Software
During the course of my research in computational biology, I have written a fair amount of code that forms a couple of larger programs and numerous small utility programs. All of my code is available under the GNU General Public License and can be downloaded from this page. Included in my code are libraries written in C++ and Python that may be useful to others developing computational biology software. Many of the utility programs are inspired by Jim Kent's collection of programs written in C. Other software originating from my group or my collaborators are listed below.
- CellO (Cell Ontology-based classification): Classifies human cells assayed by scRNA-seq using the Cell Ontology and a training dataset of nearly all human, primary cell, bulk RNA-seq data in the Sequence Read Archive.
- DETONATE (DE novo TranscriptOme rNa-seq Assembly with or without the Truth Evaluation): Computes both reference-free and reference-based accuracy measures for de novo transcriptome assemblies.
- PSGInfer (Probabilistic Splice Graph Inference): Analyzes RNA-Seq data with probabilistic splice graph models of alternative RNA processing (transcription initiation, splicing, and polyadenylation).
- RSEM (RNA-Seq expression estimation by Expectation-Maximization): Estimates gene and isoform expression levels from RNA-Seq data with a statistical model that takes into account reads that map to multiple positions.
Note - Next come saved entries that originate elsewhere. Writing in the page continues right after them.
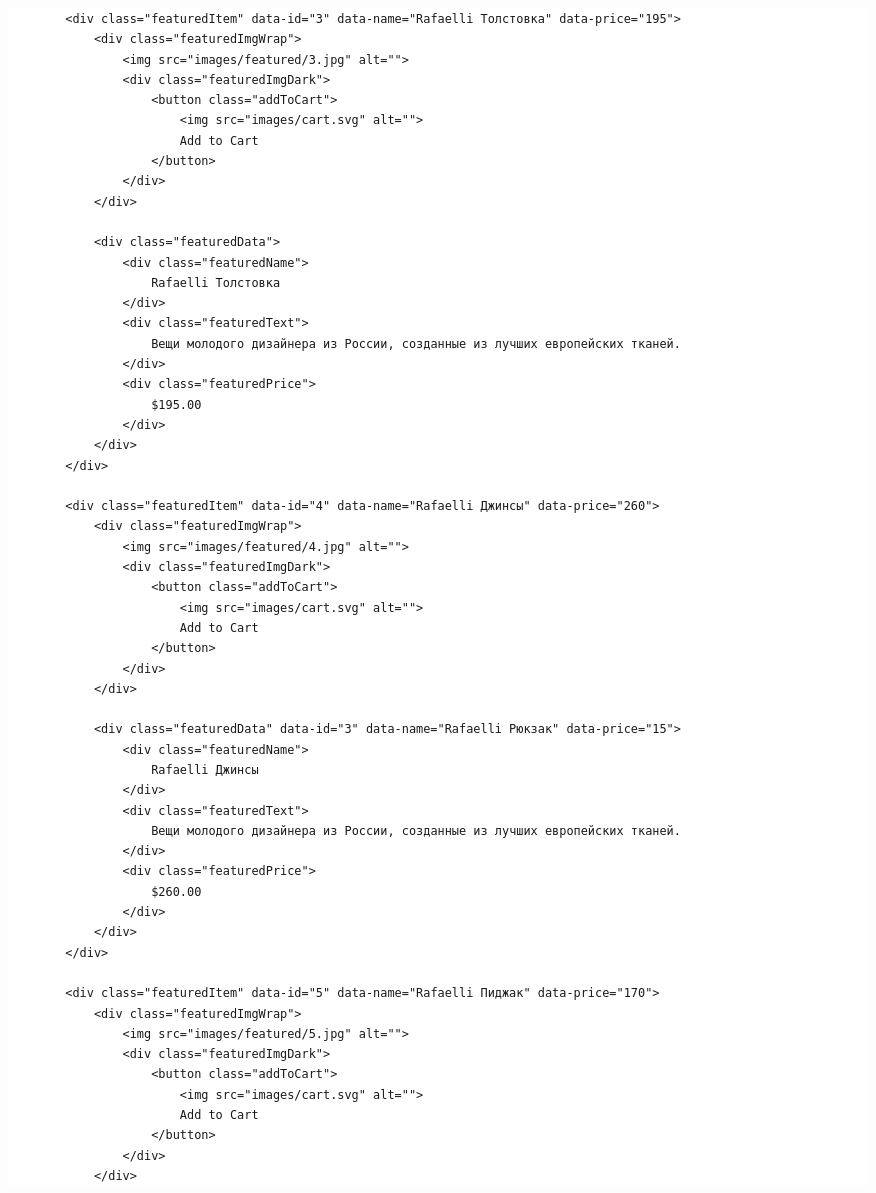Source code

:             <div class="featuredItem" data-id="3" data-name="Rafaelli Толстовка" data-price="195">
                <div class="featuredImgWrap">
                    <img src="images/featured/3.jpg" alt="">
                    <div class="featuredImgDark">
                        <button class="addToCart">
                            <img src="images/cart.svg" alt="">
                            Add to Cart
                        </button>
                    </div>
                </div>

                <div class="featuredData">
                    <div class="featuredName">
                        Rafaelli Толстовка
                    </div>
                    <div class="featuredText">
                        Вещи молодого дизайнера из России, созданные из лучших европейских тканей.
                    </div>
                    <div class="featuredPrice">
                        $195.00
                    </div>
                </div>
            </div>

            <div class="featuredItem" data-id="4" data-name="Rafaelli Джинсы" data-price="260">
                <div class="featuredImgWrap">
                    <img src="images/featured/4.jpg" alt="">
                    <div class="featuredImgDark">
                        <button class="addToCart">
                            <img src="images/cart.svg" alt="">
                            Add to Cart
                        </button>
                    </div>
                </div>

                <div class="featuredData" data-id="3" data-name="Rafaelli Рюкзак" data-price="15">
                    <div class="featuredName">
                        Rafaelli Джинсы
                    </div>
                    <div class="featuredText">
                        Вещи молодого дизайнера из России, созданные из лучших европейских тканей.
                    </div>
                    <div class="featuredPrice">
                        $260.00
                    </div>
                </div>
            </div>

            <div class="featuredItem" data-id="5" data-name="Rafaelli Пиджак" data-price="170">
                <div class="featuredImgWrap">
                    <img src="images/featured/5.jpg" alt="">
                    <div class="featuredImgDark">
                        <button class="addToCart">
                            <img src="images/cart.svg" alt="">
                            Add to Cart
                        </button>
                    </div>
                </div>
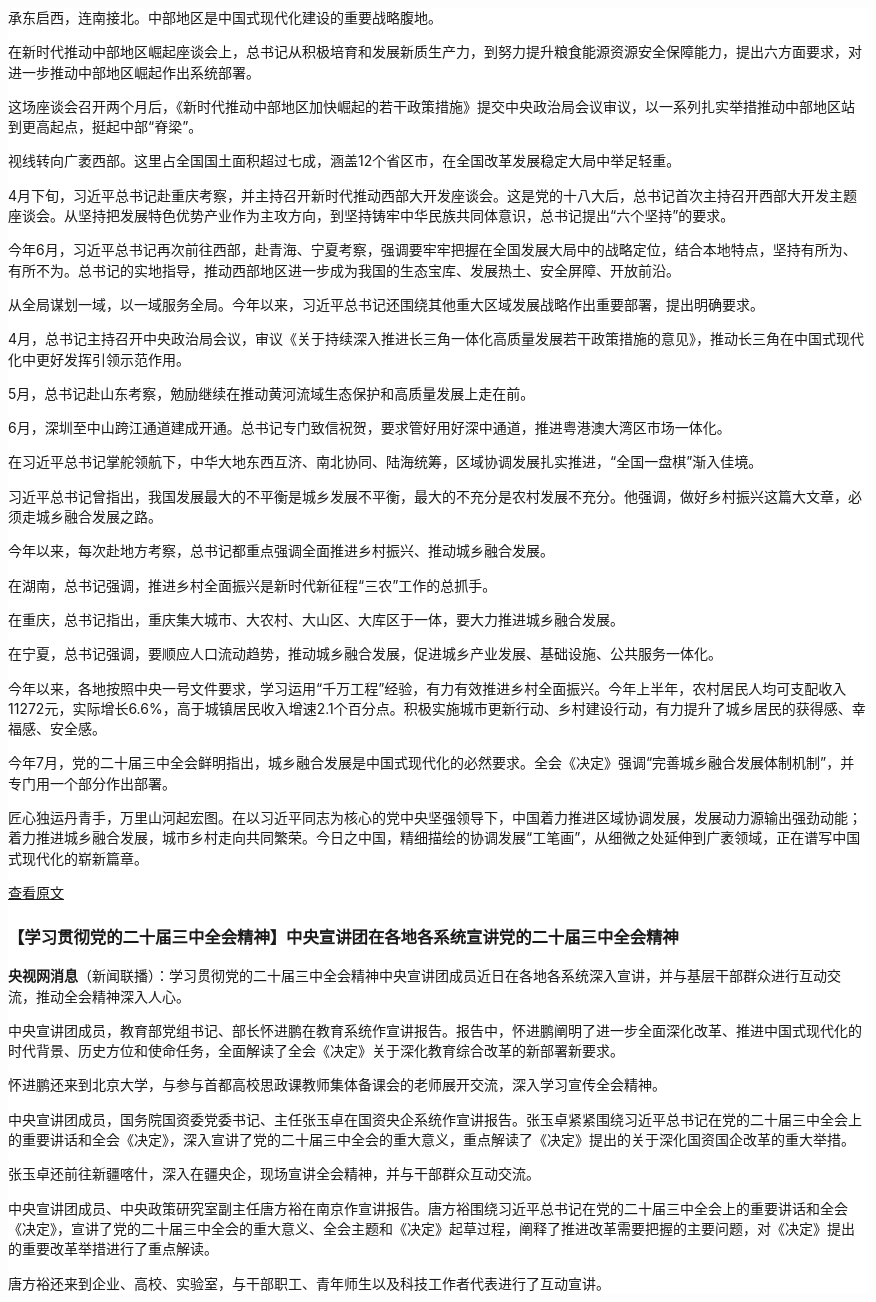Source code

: 承东启西，连南接北。中部地区是中国式现代化建设的重要战略腹地。

在新时代推动中部地区崛起座谈会上，总书记从积极培育和发展新质生产力，到努力提升粮食能源资源安全保障能力，提出六方面要求，对进一步推动中部地区崛起作出系统部署。

这场座谈会召开两个月后，《新时代推动中部地区加快崛起的若干政策措施》提交中央政治局会议审议，以一系列扎实举措推动中部地区站到更高起点，挺起中部“脊梁”。

视线转向广袤西部。这里占全国国土面积超过七成，涵盖12个省区市，在全国改革发展稳定大局中举足轻重。

4月下旬，习近平总书记赴重庆考察，并主持召开新时代推动西部大开发座谈会。这是党的十八大后，总书记首次主持召开西部大开发主题座谈会。从坚持把发展特色优势产业作为主攻方向，到坚持铸牢中华民族共同体意识，总书记提出“六个坚持”的要求。

今年6月，习近平总书记再次前往西部，赴青海、宁夏考察，强调要牢牢把握在全国发展大局中的战略定位，结合本地特点，坚持有所为、有所不为。总书记的实地指导，推动西部地区进一步成为我国的生态宝库、发展热土、安全屏障、开放前沿。

从全局谋划一域，以一域服务全局。今年以来，习近平总书记还围绕其他重大区域发展战略作出重要部署，提出明确要求。

4月，总书记主持召开中央政治局会议，审议《关于持续深入推进长三角一体化高质量发展若干政策措施的意见》，推动长三角在中国式现代化中更好发挥引领示范作用。

5月，总书记赴山东考察，勉励继续在推动黄河流域生态保护和高质量发展上走在前。

6月，深圳至中山跨江通道建成开通。总书记专门致信祝贺，要求管好用好深中通道，推进粤港澳大湾区市场一体化。

在习近平总书记掌舵领航下，中华大地东西互济、南北协同、陆海统筹，区域协调发展扎实推进，“全国一盘棋”渐入佳境。

习近平总书记曾指出，我国发展最大的不平衡是城乡发展不平衡，最大的不充分是农村发展不充分。他强调，做好乡村振兴这篇大文章，必须走城乡融合发展之路。

今年以来，每次赴地方考察，总书记都重点强调全面推进乡村振兴、推动城乡融合发展。

在湖南，总书记强调，推进乡村全面振兴是新时代新征程“三农”工作的总抓手。

在重庆，总书记指出，重庆集大城市、大农村、大山区、大库区于一体，要大力推进城乡融合发展。

在宁夏，总书记强调，要顺应人口流动趋势，推动城乡融合发展，促进城乡产业发展、基础设施、公共服务一体化。

今年以来，各地按照中央一号文件要求，学习运用“千万工程”经验，有力有效推进乡村全面振兴。今年上半年，农村居民人均可支配收入11272元，实际增长6.6%，高于城镇居民收入增速2.1个百分点。积极实施城市更新行动、乡村建设行动，有力提升了城乡居民的获得感、幸福感、安全感。

今年7月，党的二十届三中全会鲜明指出，城乡融合发展是中国式现代化的必然要求。全会《决定》强调“完善城乡融合发展体制机制”，并专门用一个部分作出部署。

匠心独运丹青手，万里山河起宏图。在以习近平同志为核心的党中央坚强领导下，中国着力推进区域协调发展，发展动力源输出强劲动能；着力推进城乡融合发展，城市乡村走向共同繁荣。今日之中国，精细描绘的协调发展“工笔画”，从细微之处延伸到广袤领域，正在谱写中国式现代化的崭新篇章。

[查看原文](https://tv.cctv.com/2024/08/04/VIDEWYJvUMDpHgZ76UB7fQR2240804.shtml)

### 【学习贯彻党的二十届三中全会精神】中央宣讲团在各地各系统宣讲党的二十届三中全会精神

**央视网消息**（新闻联播）：学习贯彻党的二十届三中全会精神中央宣讲团成员近日在各地各系统深入宣讲，并与基层干部群众进行互动交流，推动全会精神深入人心。

中央宣讲团成员，教育部党组书记、部长怀进鹏在教育系统作宣讲报告。报告中，怀进鹏阐明了进一步全面深化改革、推进中国式现代化的时代背景、历史方位和使命任务，全面解读了全会《决定》关于深化教育综合改革的新部署新要求。

怀进鹏还来到北京大学，与参与首都高校思政课教师集体备课会的老师展开交流，深入学习宣传全会精神。

中央宣讲团成员，国务院国资委党委书记、主任张玉卓在国资央企系统作宣讲报告。张玉卓紧紧围绕习近平总书记在党的二十届三中全会上的重要讲话和全会《决定》，深入宣讲了党的二十届三中全会的重大意义，重点解读了《决定》提出的关于深化国资国企改革的重大举措。

张玉卓还前往新疆喀什，深入在疆央企，现场宣讲全会精神，并与干部群众互动交流。

中央宣讲团成员、中央政策研究室副主任唐方裕在南京作宣讲报告。唐方裕围绕习近平总书记在党的二十届三中全会上的重要讲话和全会《决定》，宣讲了党的二十届三中全会的重大意义、全会主题和《决定》起草过程，阐释了推进改革需要把握的主要问题，对《决定》提出的重要改革举措进行了重点解读。

唐方裕还来到企业、高校、实验室，与干部职工、青年师生以及科技工作者代表进行了互动宣讲。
- CSEM (ChIP-Seq multi-read allocation using Expectation-Maximization): The ChIP-Seq sibling to RSEM. Using an EM-inspired heuristic, CSEM allocates reads from ChIP-Seq data sets, allocating reads that map to multiple positions fractionally.
- Mercator: Constructs multiple whole-genome orthology maps using exon anchors.
- Parametric alignment: Given two sequences to be globally aligned, these programs output all possible optimal alignments for all parameter values.
- Parametric inference of recombination: Given a multiple alignment of a putative recombinant with possible parental sequences, these programs output all possible parental annotations for all parameter values of a recombination HMM.
- FSA (Fast Statistical Alignment): A multiple alignment program for protein, RNA, and DNA sequences created by Robert Bradley. FSA produces alignments with the highest expected accuracies. I am on the development team and am working with Jae Young Do to parallelize aspects of the method. The FSA web server is available for aligning small sets of sequences. My development efforts may be tracked through my FSA git repository.